Creative use of the space and wiz bang, National-Theatre-budget-standard effects compelled the action from the moonlit interior of Westminster Cathedral 2008 to the Arctic 1895 and back again via original footage, film and a brief, inexplicable trip to the ballet. The performers were equally strong, and the topic, the life and times of arctic explorer, Fridtjof Nansen, comfortably worthy of dissection and theatrical reproduction. It was the fusion of these parts – the text and direction – which was the ice flow which sunk Fram (taken from the name of Nansen’s boat.).
Writer/ director Tony Harrison thought Nansen’s need to be a hero, first as a North Pole racer then as an international envoy for the 1921 Russian famine, was best explored in a rhyming prose somewhere between Roald Dahl and a classical Greek play. This was delivered to the audience panto style with added overt dramatic outbursts and confronting projected images which alternated in belittling the seriousness of the material and emotionally sensationalising it. I was provoked but I doubt it was for the right reasons.

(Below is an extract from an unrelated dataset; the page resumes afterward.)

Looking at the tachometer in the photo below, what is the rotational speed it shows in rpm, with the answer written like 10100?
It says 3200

A naff projection of the narrator, Gilbert Murray (Jeff Rawle), a 19th Century translator of classical Greek plays and his muse, actress Sybil Thorndike (Sian Thomas), entering the National Theatre settled me into the idea of this being a schools production. That was until the swearing started, including a tirade of Mamet worthy f***s and a c***, still a step too far for most audiences, which made me wonder who the h*** this production was for. Jokes about ancient Greek texts even a theatre student wouldn’t get only confused me more (I don’t know many anarchic ancient Greek scholars with a passion for the history of Arctic exploration?).

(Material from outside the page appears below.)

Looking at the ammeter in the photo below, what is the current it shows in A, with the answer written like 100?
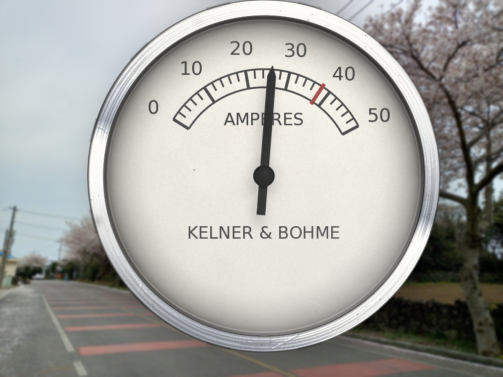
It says 26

I did develop a sympathy for Nansen (and I certainly learnt a lot about him over the three hours), but it was mostly concern about him turning in his grave. Desperately inviting the image of a starved victim of the Russian famine (one of Nansen’s projected slides) to throw off its theatrical pretence of death, only to have it do so with a cackle made me feel angry at Harrison rather than conveying the emotion Nansen must have felt when he took the photo to show the world . Again I was confused: Why was the audience being provoked? What was I supposed to be getting from this? The only character I really connected with was Hjalmar Johansen (the excellent Mark Addy), Nansen’s storm-darkened Arctic companion, who, like me, gave the impression he would rather be somewhere else and was unhappy about where the production was headed. He would have likened the evening to spending an Arctic winter in a shared bear skin sleeping bag with the stench of two men and Nansen’s recited poetry (another thing Fram taught me about Nansen – which made me think censored it could still be a successful schools production?).

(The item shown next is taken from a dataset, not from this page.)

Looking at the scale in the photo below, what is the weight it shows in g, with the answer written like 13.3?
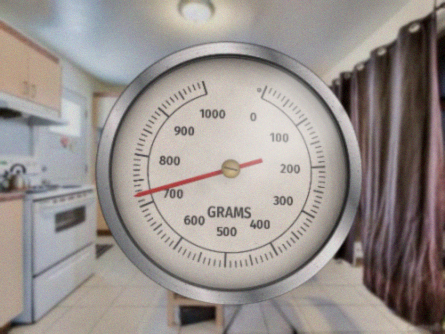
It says 720
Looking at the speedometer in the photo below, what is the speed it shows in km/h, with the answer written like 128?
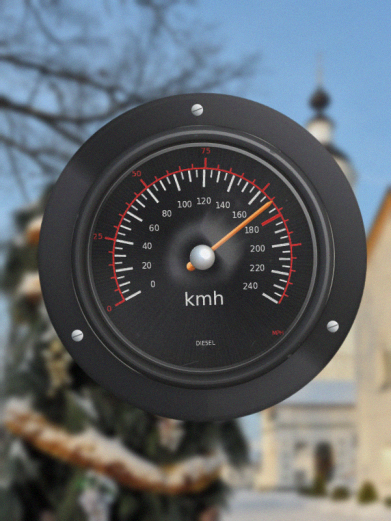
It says 170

After a random ten minute ballet which had no clear reference to anything before or after (other than getting another top stage name, Wayne McGregor, enticingly added to the programme?) and a painfully long, frustrating scene re-enacting a meeting between famine relief agencies, the interval came offering a chance to sit back and try and understand why… My companion wanted to leave but Nansen and Johansen stuck it out in the Arctic and I said damn it, we would too. Later when he had his coat over his eyes and I was repeating a mantra of ‘please stop, please stop, please stop…’ as a poet with his mouth, eyes and ears sewn up hummed for five minutes I was questioning my decision.
The long-promised Fram only appeared at the very end, half sunk in the ice (in real life it survived the arctic) and the characters of Nansen and Johansen tried, I think, to summarise what we’d just seen. It was a dramatic image, them sitting on top of the sinking ship…I’m not a theatre cretin and I wanted to get it and to enjoy it – but I just didn’t.